Copy every line of text in the records below verbatim, leaving out the pictures.

--------

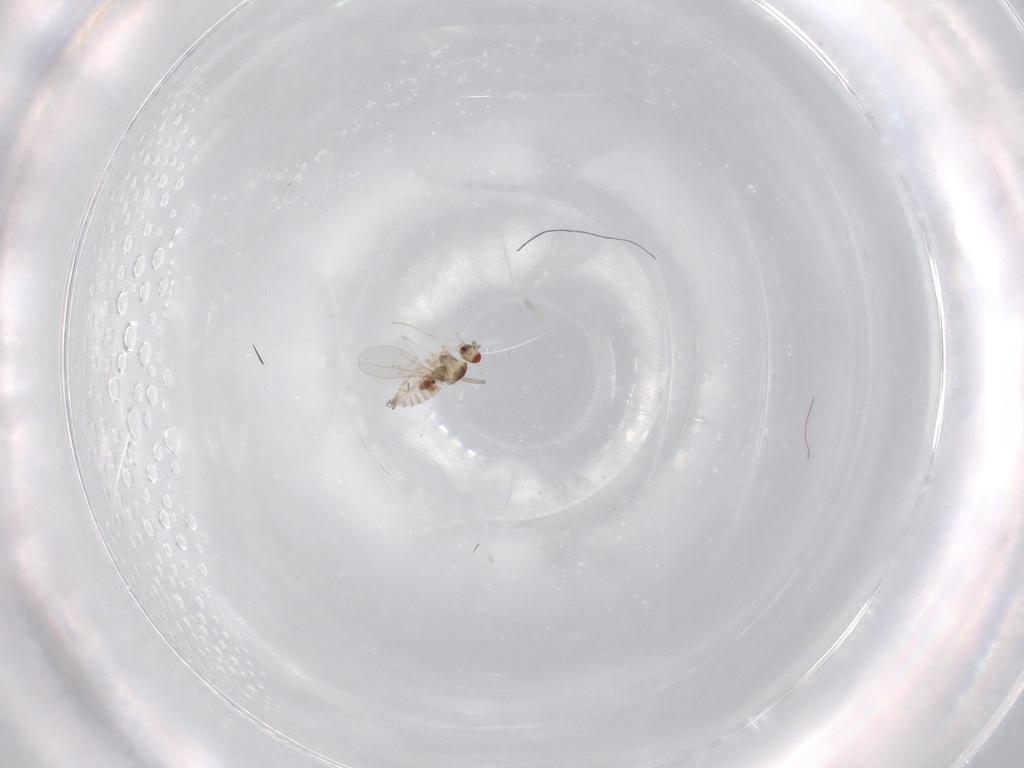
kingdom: Animalia
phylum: Arthropoda
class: Insecta
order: Diptera
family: Cecidomyiidae
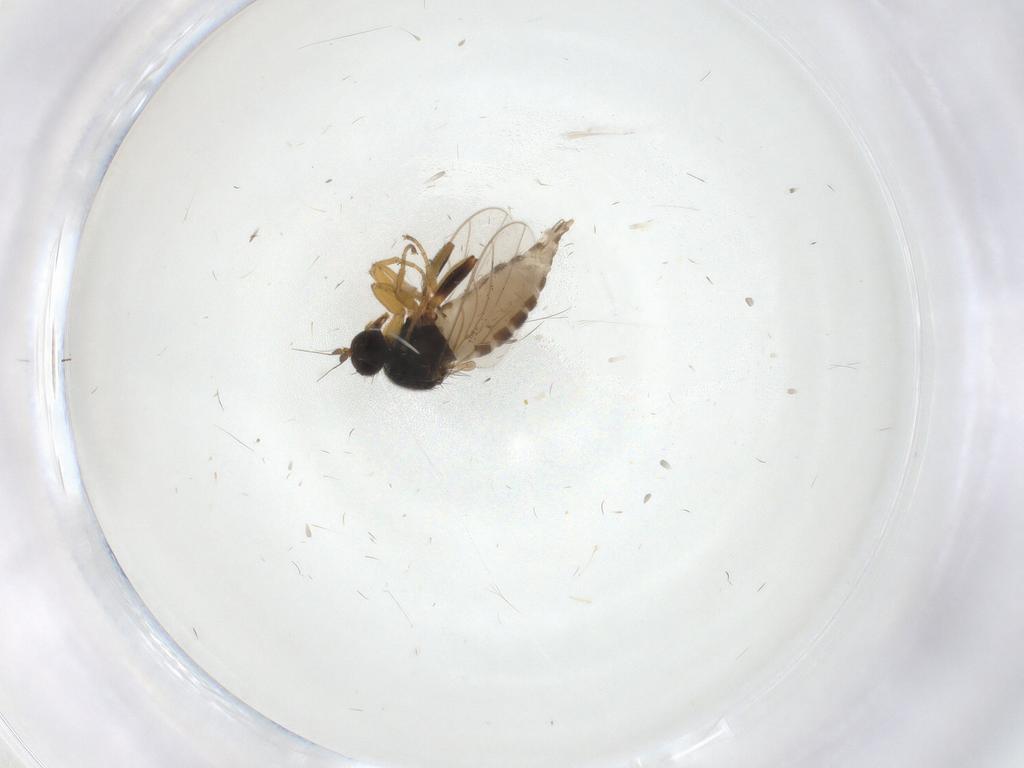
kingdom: Animalia
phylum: Arthropoda
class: Insecta
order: Diptera
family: Hybotidae
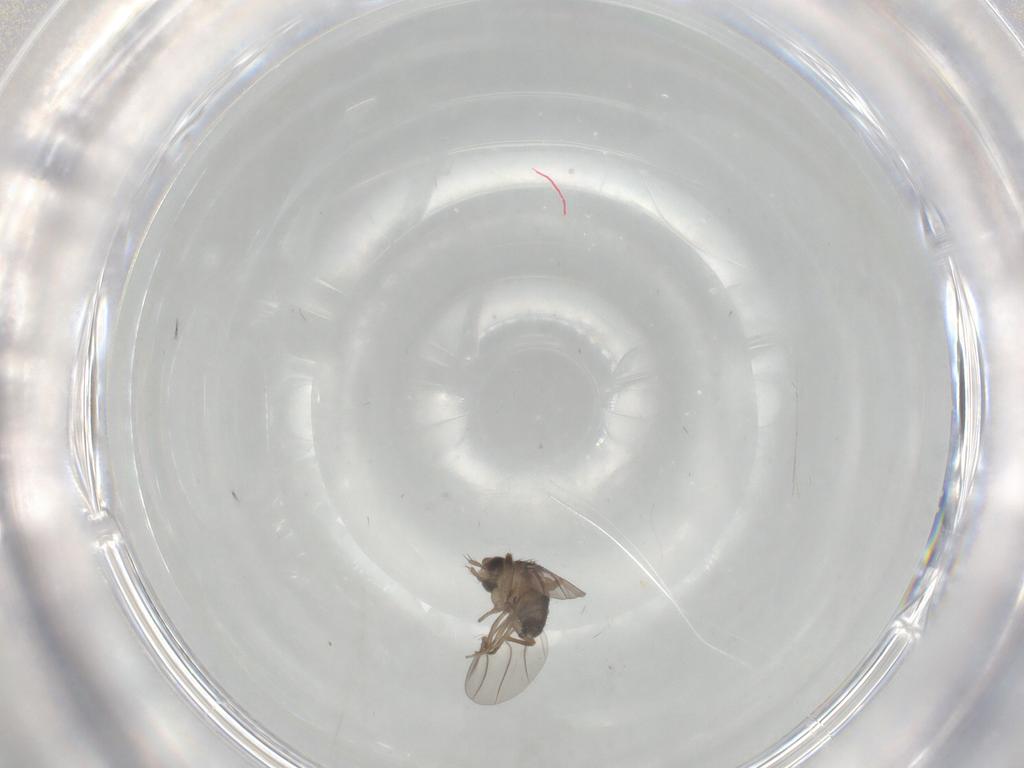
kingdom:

--------

- Result -
kingdom: Animalia
phylum: Arthropoda
class: Insecta
order: Diptera
family: Cecidomyiidae
kingdom: Animalia
phylum: Arthropoda
class: Insecta
order: Diptera
family: Hybotidae
kingdom:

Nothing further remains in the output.